Identify indexable PDFs

A few clicks are enough to quickly identify indexable PDFs with OnPage.org Zoom. You can do this in the report "Indexability" → "What can be indexed?" Activate the filter "Indexable" (1) and click on the Mime-Type (2) "PDF".

Figure 3: Show only indexable PDFs

If the filters are activated, all PDFs that were found during the crawl are listed in the table below.

Figure 4: List of all indexable PDFs

A list of all PDF documents already contained in the Google index can be obtained with the combination of the search operators filetype: pdf and site: domain.tld:

Figure 5: List of all PDFs that are already in the Google Index

Option 2:
Ensure indexability of index-relevant PDFs

In some cases, providing PDFs for the Google Index can certainly offer added value for users. This is particularly useful when it comes to PDFs that satisfy a specific need for information on the part of the user, but the user does not need to interact with the website itself.

A good example are plans for public transport networks, such as the Munich S-Bahn and U-Bahn network. The aim of the user is to get quick information, download the PDF and save it on the mobile device without interacting with the website.

Figure 6: Example of a landing page suitable PDF in the search engine index

Figure 7: Network plan interior Munich as PDF

In order for a PDF to appear in the search engine index, the most important requirement is Indexability of the document.

Indexability criteria

  • HTTP status code is 200ok
  • Meta robots must not be NoIndex
  • Canonical tag, if present, must not point to any other URL

If at least one of these criteria is not met, the document cannot be indexed.
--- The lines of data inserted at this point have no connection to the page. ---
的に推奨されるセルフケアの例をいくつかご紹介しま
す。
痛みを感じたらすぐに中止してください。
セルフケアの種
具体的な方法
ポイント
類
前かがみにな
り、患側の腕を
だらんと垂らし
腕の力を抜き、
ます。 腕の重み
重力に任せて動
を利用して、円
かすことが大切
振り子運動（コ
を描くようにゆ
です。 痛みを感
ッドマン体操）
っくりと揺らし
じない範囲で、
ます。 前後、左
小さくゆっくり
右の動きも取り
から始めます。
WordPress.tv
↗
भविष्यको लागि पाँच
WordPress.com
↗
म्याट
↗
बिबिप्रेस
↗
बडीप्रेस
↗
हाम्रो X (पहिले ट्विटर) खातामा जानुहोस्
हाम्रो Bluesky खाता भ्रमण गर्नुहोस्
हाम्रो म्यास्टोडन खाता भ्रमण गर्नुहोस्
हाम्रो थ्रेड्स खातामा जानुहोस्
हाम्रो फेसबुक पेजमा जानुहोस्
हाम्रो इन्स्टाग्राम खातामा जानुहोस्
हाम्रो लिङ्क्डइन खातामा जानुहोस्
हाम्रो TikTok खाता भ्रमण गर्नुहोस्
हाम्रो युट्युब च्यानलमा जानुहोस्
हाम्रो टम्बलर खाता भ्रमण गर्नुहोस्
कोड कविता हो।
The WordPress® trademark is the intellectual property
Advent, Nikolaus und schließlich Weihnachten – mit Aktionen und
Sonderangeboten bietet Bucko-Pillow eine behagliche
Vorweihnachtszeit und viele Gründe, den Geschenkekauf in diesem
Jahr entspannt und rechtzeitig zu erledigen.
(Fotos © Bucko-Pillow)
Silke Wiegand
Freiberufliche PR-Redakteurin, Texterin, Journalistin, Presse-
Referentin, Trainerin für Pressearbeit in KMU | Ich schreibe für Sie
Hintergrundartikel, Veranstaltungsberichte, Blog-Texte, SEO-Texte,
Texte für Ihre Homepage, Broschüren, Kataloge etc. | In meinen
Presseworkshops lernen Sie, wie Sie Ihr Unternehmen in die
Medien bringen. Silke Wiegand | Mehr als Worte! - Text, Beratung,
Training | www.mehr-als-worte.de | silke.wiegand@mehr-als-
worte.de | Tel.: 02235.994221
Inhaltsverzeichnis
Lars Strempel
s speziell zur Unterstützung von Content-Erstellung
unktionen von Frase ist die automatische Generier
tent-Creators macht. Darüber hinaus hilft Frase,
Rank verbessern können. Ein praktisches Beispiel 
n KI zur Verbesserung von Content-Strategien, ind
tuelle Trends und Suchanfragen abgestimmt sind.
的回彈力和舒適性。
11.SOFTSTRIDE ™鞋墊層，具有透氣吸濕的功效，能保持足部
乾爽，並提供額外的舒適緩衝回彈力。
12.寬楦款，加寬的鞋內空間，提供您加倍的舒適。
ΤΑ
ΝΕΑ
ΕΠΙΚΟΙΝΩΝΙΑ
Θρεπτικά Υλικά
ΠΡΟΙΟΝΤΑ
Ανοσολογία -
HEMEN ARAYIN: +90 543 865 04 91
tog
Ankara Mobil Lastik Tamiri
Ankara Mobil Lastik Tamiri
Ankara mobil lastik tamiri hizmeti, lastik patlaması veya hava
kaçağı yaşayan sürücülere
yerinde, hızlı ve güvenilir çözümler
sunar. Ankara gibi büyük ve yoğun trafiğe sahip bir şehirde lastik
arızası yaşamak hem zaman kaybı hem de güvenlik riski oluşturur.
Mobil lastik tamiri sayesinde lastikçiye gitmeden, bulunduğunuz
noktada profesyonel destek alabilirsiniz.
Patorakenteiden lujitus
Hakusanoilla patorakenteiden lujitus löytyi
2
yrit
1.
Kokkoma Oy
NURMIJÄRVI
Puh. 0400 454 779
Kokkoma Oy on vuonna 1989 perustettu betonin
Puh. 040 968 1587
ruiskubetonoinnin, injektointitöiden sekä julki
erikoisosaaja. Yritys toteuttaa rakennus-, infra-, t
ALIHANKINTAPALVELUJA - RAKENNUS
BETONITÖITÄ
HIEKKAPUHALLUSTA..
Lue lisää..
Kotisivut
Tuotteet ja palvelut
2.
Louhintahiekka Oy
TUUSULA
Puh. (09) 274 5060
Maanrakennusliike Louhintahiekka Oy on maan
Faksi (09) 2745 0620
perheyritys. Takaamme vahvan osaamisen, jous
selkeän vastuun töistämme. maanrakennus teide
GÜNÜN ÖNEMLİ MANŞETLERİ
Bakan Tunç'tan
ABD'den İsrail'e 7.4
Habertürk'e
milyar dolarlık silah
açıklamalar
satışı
Non-indexable PDFs can be identified in just a few steps using OnPage.org Zoom. For this you can simply select the document type "PDF" in the report "Indexability" → "What can be indexed". You can then use the graph to display a list of the non-indexable PDFs and the reasons for them. (For example, all PDFs that are marked with the Meta Robots tag "noindex".)

Tip: Indexable PDFs should always contain a link to the corresponding landing page on the website. This gives the user the opportunity to quickly navigate to the website.

Conclusion

Just like HTML pages, PDFs can be listed in the search results. But not all PDF documents are suitable as landing pages at the same time. Therefore, you should carefully consider which role PDFs play in your own SEO strategy and how they bring the maximum benefit. For PDFs that are not suitable for landing pages and have a lot of incoming link power, it is advisable to use the x-robots element in the HTTP header to refer to a corresponding landing page. For index-relevant PDFs, you should ensure that they meet all indexing criteria.